• _Problem requirements_:
Give a verbatim copy of the data, leaving the pictures out.

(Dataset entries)

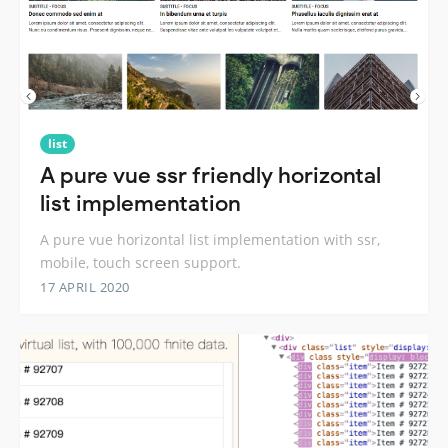
list
A pure vue ssr friendly horizontal
list implementation
A pure vue horizontal list implementation with ssr,
mobile, touch screen support.
17 APRIL 2020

• _Output below_:
list
A pure vue ssr friendly horizontal
list implementation
A pure vue horizontal list implementation with ssr,
mobile, touch screen support.
17 APRIL 2020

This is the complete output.